Etanol recua nas usinas paulistas e melhora competitividade frente à gasolina
Preços do etanol hidratado e anidro caem nas usinas de São Paulo, segundo Cepea, e mudam a conta para distribuidoras, postos e produtores de cana.
Os preços do etanol hidratado e do etanol anidro caíram nas usinas de São Paulo na última semana, segundo levantamento do Cepea. O movimento pressiona as margens das usinas, mas aumenta a competitividade do biocombustível frente à gasolina nas bombas, com reflexos imediatos para o mercado sucroenergético do maior estado produtor do país.
O que aconteceu
O Cepea apurou que o etanol hidratado foi negociado em média a R$ 2,2166 por litro, contra R$ 2,2315 por litro na semana anterior, uma queda semanal de 0,67%.[3] O hidratado é o produto vendido diretamente às distribuidoras para uso como combustível em veículos flex.
No caso do etanol anidro, misturado à gasolina A nas refinarias, a média ficou em R$ 2,5532 por litro, abaixo dos R$ 2,5731 por litro da semana anterior, recuo de 0,77%.[3] A queda reflete vendas mais cadenciadas e maior interesse das usinas em negociar para fazer caixa.
Segundo o Cepea, parte das usinas manteve estratégia de liberar volumes para atender à demanda das distribuidoras, enquanto outra parte segurou o produto, apostando em possível melhora de preços mais adiante na safra.[3] A combinação de oferta firme e consumo ajustado puxou os valores médios para baixo.
Por que importa para o agro
A baixa dos preços nas usinas reduz a receita imediata do setor sucroenergético, principalmente para unidades mais alavancadas ou com custo industrial elevado. Em regiões em que a cana-de-açúcar é destinada majoritariamente ao etanol, o recuo limita o espaço para prêmios ao produtor e pode segurar reajustes no valor da tonelada de cana.
Por outro lado, o movimento favorece a competitividade do etanol frente à gasolina, o que tende a sustentar o consumo interno ao longo da safra.
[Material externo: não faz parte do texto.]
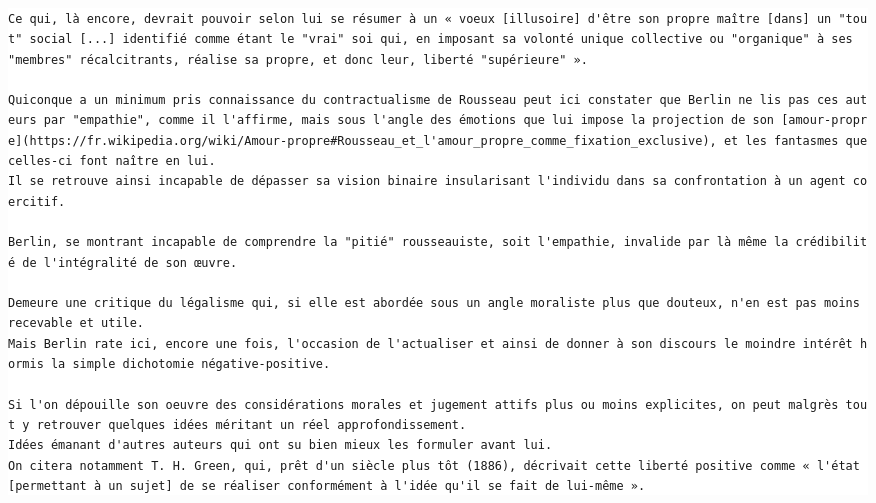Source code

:     Ce qui, là encore, devrait pouvoir selon lui se résumer à un « voeux [illusoire] d'être son propre maître [dans] un "tout" social [...] identifié comme étant le "vrai" soi qui, en imposant sa volonté unique collective ou "organique" à ses "membres" récalcitrants, réalise sa propre, et donc leur, liberté "supérieure" ».

    Quiconque a un minimum pris connaissance du contractualisme de Rousseau peut ici constater que Berlin ne lis pas ces auteurs par "empathie", comme il l'affirme, mais sous l'angle des émotions que lui impose la projection de son [amour-propre](https://fr.wikipedia.org/wiki/Amour-propre#Rousseau_et_l'amour_propre_comme_fixation_exclusive), et les fantasmes que celles-ci font naître en lui.
    Il se retrouve ainsi incapable de dépasser sa vision binaire insularisant l'individu dans sa confrontation à un agent coercitif.

    Berlin, se montrant incapable de comprendre la "pitié" rousseauiste, soit l'empathie, invalide par là même la crédibilité de l'intégralité de son œuvre.

    Demeure une critique du légalisme qui, si elle est abordée sous un angle moraliste plus que douteux, n'en est pas moins recevable et utile.
    Mais Berlin rate ici, encore une fois, l'occasion de l'actualiser et ainsi de donner à son discours le moindre intérêt hormis la simple dichotomie négative-positive.

    Si l'on dépouille son oeuvre des considérations morales et jugement attifs plus ou moins explicites, on peut malgrès tout y retrouver quelques idées méritant un réel approfondissement.
    Idées émanant d'autres auteurs qui ont su bien mieux les formuler avant lui.
    On citera notamment T. H. Green, qui, prêt d'un siècle plus tôt (1886), décrivait cette liberté positive comme « l'état [permettant à un sujet] de se réaliser conformément à l'idée qu'il se fait de lui-même ».

[^wikipediaNegPos]: Le Wikipédia anglophone fourni plusieurs pages permettant d'aider à approfondir le sujet :

    - [Two Concepts of Liberty](https://en.wikipedia.org/wiki/Two_Concepts_of_Liberty) (très sommaire, mais potentiellement utile en tant qu'introduction à la pensée de Berlin, également [en français](https://fr.wikipedia.org/wiki/Distinction_entre_libert%C3%A9_positive_et_libert%C3%A9_n%C3%A9gative))
    - [Negative Liberty](https://en.wikipedia.org/wiki/Negative_liberty)
    - [Positive Liberty](https://en.wikipedia.org/wiki/Positive_liberty)

[^isegorie]: L'idée de liberté positive d'expression fait ici écho au concept d'iségorie (du grec ancien [_ἰσηγορία_, _isêgoriía_](https://fr.wiktionary.org/wiki/%E1%BC%B0%CF%83%CE%B7%CE%B3%CE%BF%CF%81%CE%AF%CE%B1)), soit littéralement l'équité de la liberté de parole.
Car la démocratie exige bien de "donner des chances" égales à chacune et chacun de s'exprimer.
La liberté positive permet bien ainsi l'équilibre indispensable à la démocratie.
On commence ainsi à voir que liberté et égalité ne sont pas forcément mutuellement exclusives.

[^classiques]: Aujourd'hui, on parle de "libéralisme classique", pour mieux différencier ce courant de ce qui l'a suivi. Les liens étant toujours forts entre toutes les philosophies libérales, il n'est malgré tout pas abusif de parler de "libéralisme" en général.

[^révolutionLibéraux]: Ou alors ils se seraient accaparés le pouvoir après coup pour mieux imposer leurs idées. Ou encore, il y en a plein qui seraient morts bien avant, mais qui auraient inspiré des bourgeois qui auraient voulu éviter que les gueux aient un peu trop de libertés (un peu comme Marx aurait inspiré le Stalinisme, ou Nietzsche le Nazisme ... lol). Ça dépend du point de vue. Enfin bref, c'est pas le sujet ici, donc pas besoin que je vous donne mon avis (sachant que je ne suis même pas sûr d'en avoir un).

[^hobbesLoup]: Thomas Hobbes base l'essentiel de sa réflexion sur cette phrase, dans De Cive (et encore plus dans Leviathan), l'accompagnant d'un concept optimiste opposé : « Et certainement il est également vrai, et qu’un homme est un dieu à un autre homme, et qu’un homme est aussi un loup à un autre homme. »

    L'œuvre tentaculaire de Hobbes a fortement inspiré le libéralisme.
    Mais on peut aussi la reprendre pour contredire ce courant sur certains points.

    Hobbes n'est d'ailleurs même pas l'auteur de cette phrase.
    « [Homo homini lupus est](https://fr.wikipedia.org/wiki/Homo_homini_lupus_est) » était déjà une expression courante dans la Rome antique.
    Reste qu'elle véhicule une certaine idée de la conception du libéralisme classique ayant cours à la révolution.

[^mangerVoisin]: Généralement, on est d'accord pour dire que ça va comme restriction de la liberté a priori. Oui je parodie, évidemment. #EatTheRich

[^democratieLiberaux]: Notez qu'à l'époque, la "démocratie" n'est pas vraiment un concept libéral.
    Pour beaucoup, un dictateur éclairé aurait parfaitement suffit.
    L'idée d'un État démocratique incarnant la volonté du peuple est surtout liée au républicanisme, autre courant qui a, lui aussi, pas mal contribué à créer la première République (qui l'eu cru).

[^bourgeoisMarx]: Marx, évoquant la révolution française, qualifiait les libertés formelles de libertés bourgeoises, car établies par et pour cette classe dominante seule.

    "Bourgeois" étant évidemment utilisé dans le sens marxiste, c'est-à-dire pour désigner la classe dominante détenant et vivant de son capital, en opposition au prolétariat, contraint à vendre sa force de travail pour survivre, car possédant pas ou peu de capital.


[^debuthistoire]: Dans cette région du monde en tout cas.
[^gaeberamargi]: David Graeber, "[_« Amargi », ou l’ardoise effacée._](https://www.monde-diplomatique.fr/mav/173/GRAEBER/62230)", Le Monde diplomatique, 22 Sept. 2020
[^amargi]: On retrouve également la forme 𒂼𒅈𒄄 (ama-ar-gi), donnant le terme "moderne" amargi, plus couramment utilisé dans les textes de référence.
[^millintro]: « Le sujet de cet essai n'est pas ce qu'on appelle le libre arbitre (doctrine opposée à tort à la prétendue nécessité philosophique), mais la liberté sociale ou civile : la nature et les limites du pouvoir que la société peut légitimement exercer sur l'individu. » John Stuart MILL, "[_De la liberté_](http://classiques.uqac.ca/classiques/Mill_john_stuart/de_la_liberte/de_la_liberte.html)", 1859, ed. UQAC, trad. Laurence Lenglet, 1990, p. 5
[^mcgallumformule]: « **x** is (is not) free from **y** to do (not do, become, not become) **z** », Gerald C. MacCallum Jr., "[_Negative and Positive Freedom_](http://mcv.planc.ee/misc/doc/filosoofia/artiklid/Gerald%20MacCallum%20-%20Negative%20and%20Positive%20Freedom.pdf)" Philosophical Review, vol. 76, no. 3, July 1967, pp. 312-34
[^skinner2002]: Quentin Skinner, « [_Un troisième concept de liberté au-delà d'Isaiah Berlin et du libéralisme anglais_](https://www.cairn.info/revue-actuel-marx-2002-2-page-15.htm) », Actuel Marx, vol. 32, no. 2, 2002, p. 15.
[^berlinPhilo]: Isaiah Berlin était et est encore plus souvent présenté comme un "historien des idées".
[^berlin2Liberty]: Conférence qui donne ensuite lieu à un papier : Isaiah Berlin, “_Two Concepts of Liberty_” in Four Essays On Liberty, Oxford University Press, 1969, p. 118-172. Extrait disponible sur [utahtech.edu](https://cactus.utahtech.edu/green/B_Readings/I_Berlin%20Two%20Concpets%20of%20Liberty.pdf).
[^berlinBlabla]: Afin d'aider à la compréhension, je vais ici au-delà des écrits de Berlin, et "modernise" un peu son propos. Cette définition de la liberté positive est une conséquence nécessaire de celle que donne Berlin. Elle n'est cependant jamais évoquée dans ses écrits.
[^isonomie]: Remarquez également que la démocratie nécessite l'[isonomie](https://fr.wiktionary.org/wiki/isonomie), c'est-à-dire l'égalité de droits politiques des citoyens.
[^reelPositif]: Si les deux concepts semblent proches, il ne faut cependant pas confondre "liberté négative/positive" et "formelle/réelle". Dire qu'une liberté n'est que formelle revient à dire qu'elle n'est tout simplement pas présente dans la vie réelle. Par exemple parce que le texte de loi correspondant n'est pas appliqué. Ou encore parce qu'il ne s'agit que d'une déclaration peu suivie de faits comme la DDHC.
[^macronPhiloDr]: Il apparait en une phrase qu'Emmanuel Macron était déjà, en 2017, profondément ancré dans la logique libéral-conservatrice, donc indéniablement et radicalement de droite (et même bien plus à droite que le gouvernement précédent dont il faisait partie). S'il vous fallait encore une preuve que des connaissances élémentaires en philosophie politique sont concrètement utiles, ne la cherchez pas plus loin.
[^autoritarismeMacron]: Pour plus de détails concernant les racines d'un tel autoritarisme tel qu'appliqué par le gouvernement français dès le premier mandat d'Emmanuel Macron, voir Romaric Godin, "[_Les origines économiques de l’autoritarisme d’Emmanuel Macron_](https://www.mediapart.fr/journal/france/040219/les-origines-economiques-de-l-autoritarisme-d-emmanuel-macron)" Mediapart, 5 Feb. 2019
[^sormanInterview]: Guy Sorman, un des principaux penseur et promoteur du néolibéralisme en France, fait depuis quelques années le tour des médias pour mettre en avant un "post-libéralisme" qui permettrait selon lui de dépasser ces paradoxes. Dans l'ensemble, sa "critique" se résume à de légères adaptations à la marge du système dans la pure continuité du néolibéralisme (créer un revenu universel et "encourager le secteur Non Profitable" pour compenser la destruction de l'État providence). Le ton paternaliste qu'il emploie, et les constants appels à la "pédagogie" reflètent l'incapacité absolue du néolibéralisme à se remettre en question, et donc sa tendance autoritaire, justifiant le rejet de sa politique par de simples "malentendus" et "incompréhensions" du public.
[^berlin2LibertyQuote1]: « But what gives such plausibility as it has
[^berlin2LibertyQuote2]: « For it is this &mdash; the "positive" conception of liberty: not freedom from, but freedom to &mdash; to lead one prescribed form of life &mdash; which the adherents of the `negative' notion represent as being, at times, no better than a specious disguise for brutal tyranny. »
[^libertarianismCourants]: Aujourd'hui, le mot est utilisé pour désigner :
[^leftLibertarian]: À l'opposé, les anarchistes américains se désignent souvent sous l'appellation "[left libertarians](https://en.wikipedia.org/wiki/Left-libertarianism)" (libertariens de gauche) ou "social libertarian" (socialistes libertariens).
[^politikonSpitz]: Politikon, "[_Sauver la République ? (défaire les libertariens)_](https://www.youtube.com/watch?v=MzBQyK27SvA)", Youtube, 20 Nov. 2022
[^philosophesNeolib]: TODO !!!!!!!!!!!!!!!!!!!!!!!!!!!!!!!!!! Voir Ordolibéralisme, Hayek, Mises, Röpke, etc.
[^smnOrban]: Voir Some More News, "[_We Need To Talk About Hungary_](https://www.youtube.com/watch?v=ZFV0VaufMOM)", Youtube, 9 Nov. 2022
[^orbanTatcher]: « _Les véritables sympathies d’Orbán vont à Margaret Thatcher. Il a été l’un des rares chefs d’État étrangers hors du Commonwealth à assister à ses funérailles en 2013 et il cite encore fréquemment la "Dame de fer" dans ses discours._ [...]
[^chicagoBoys]: Pour ne citer que l'exemple le plus parlant, le "Chicago Boys", formés à l'école de Chicago par Milton Friedman, ont soutenus sans réserve la dictature fasciste de Pinochet afin de mettre en place leur programme néolibéral.
[^rsfOrban]: RSF France, "[_Hongrie : le régime de Viktor Orban poursuit son entreprise de destruction du pluralisme de l’information_](https://rsf.org/fr/hongrie-le-r%C3%A9gime-de-viktor-orban-poursuit-son-entreprise-de-destruction-du-pluralisme-de-l)", 11 Dec. 2022
[^oefOrbanMedia]: Fabien CAZENAVE, "[_PODCAST. Clientélisme, contrôle des médias : pourquoi la Hongrie est si acquise à Viktor Orban_](https://www.ouest-france.fr/europe/hongrie/podcast-clientelisme-controle-des-medias-pourquoi-la-hongrie-est-si-acquise-a-viktor-orban-0de5f9c4-b01e-11ec-bac3-54faba916d73)" Ouest-France, 30 Mars 2022
[^macronMediasMD]: Marie Bénilde, "[_Emmanuel Macron, le candidat des médias_](https://www.monde-diplomatique.fr/2017/05/BENILDE/57494)" Le Monde diplomatique, 8 May. 2019
[^allianceECR]: Le Parti des conservateurs et réformistes européens, une des alliances
[^quiEstMeloni]: "_[Qui est Giorgia Meloni, gagnante des législatives en Italie ?_](https://www.nouvelobs.com/monde/20220926.OBS63665/homophobe-ex-fan-de-mussolini-qui-est-giorgia-meloni-gagnante-des-legislatives-en-italie.html)" L'Obs, 26 Sept. 2022
[^synthGraph]: Gardez cependant bien à l'esprit que certaines de ces définitions ne sont pas mutuellement exclusives ni n'ont de rapport aussi clair entre elles.
[^discoursOrgban]: Tous les ans, Orbán profite de l’université d’été de Bálványos à Tusványos, en Transylvanie (ça ne s'invente pas) pour donner un long discours de "philosophie" politique.
[^politikonNeoRep]: Pour une rapide et excellente introduction, voir "[_Politikon. "Une vraie doctrine de la liberté ? Le néo-républicanisme_](https://www.youtube.com/watch?v=-XM1nylHbrg)", YouTube, 17 Dec. 2018
[^prqSujetion]: J'utilise ici le terme "_sujétion_" dans son sens politique : _soumission aliénante d'un sujet à un pouvoir politique autoritaire_.
[^pettitRepu]: Philip Pettit, "_Republicanisme ; une theorie de la liberte et du gouvernement_", [Gallimard](https://www.librairie-gallimard.com/livre/9782070768387-republicanisme-une-theorie-de-la-liberte-et-du-gouvernement-philip-pettit/), trad. Jean-Fabien Spitz,  2004
[^skinnerSavoir]: « La liberté n'est pas uniquement restreinte par la réalité ou la menace d'une ingérence, mais également par le simple fait de savoir que nous dépendons du bon vouloir d'autrui (52). [...] Le simple fait d'être conscient de vivre sous la coupe d'un pouvoir arbitraire - un pouvoir capable de déranger nos activités sans avoir à tenir compte de nos intérêts - suffit en soi à limiter notre liberté (53). Savoir que nous sommes libres d'agir ou de nous abstenir d'agir uniquement parce que quelqu'un d'autre a décidé de ne pas nous en empêcher est ce qui nous réduit à l'état de servitude. » &mdash; Skinner (2002)[^skinner2002]
[^opinionNeorep]: J'avoue que je ne partage pas toutes les réflexions et conclusions des néo-républicains. Mais ce n'est pas vraiment le sujet en philosophie politique. On prend de bonnes idées là où elles sont, on interprète, on remet en question, et on mix pour se faire sa propre idée. C'est un gros avantage par rapport à la politique institutionnelle :wink:
[^quoteBakounine]: Michel Bakounine, [_Dieu et l’état (extrait du manuscrit inédit)_](https://fr.wikisource.org/wiki/Dieu_et_l%E2%80%99%C3%89tat_(1907)), Œuvres, P.-V. Stock (Bibliothèque sociologique, N° 4), 1895, Tome I, p. [281](https://fr.wikisource.org/wiki/Page%3ABakounine_-_%C5%92uvres_t1.djvu/325)
[^proudhonLiberte]: Les Confessions d’un révolutionnaire, La Banque du peuple: Chapître XV, 1849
Com o preço mais atrativo nas bombas, o mix de produção pode se manter voltado ao etanol, ajudando a escoar a oferta e reduzindo o risco de excesso de produto em tanques, algo relevante para a gestão de caixa das usinas.
Dados e contexto
São Paulo é o principal produtor de etanol do país, concentrando grande parte da moagem de cana-de-açúcar do Centro-Sul, região que responde por mais de 85% da produção brasileira de etanol, segundo dados históricos de Conab e MAPA.
O Cepea monitora semanalmente as negociações de etanol nas usinas paulistas, servindo de referência para contratos e negociações entre usinas e distribuidoras.[3] As variações percentuais parecem pequenas, mas em grandes volumes têm impacto relevante sobre margens e fluxo de caixa.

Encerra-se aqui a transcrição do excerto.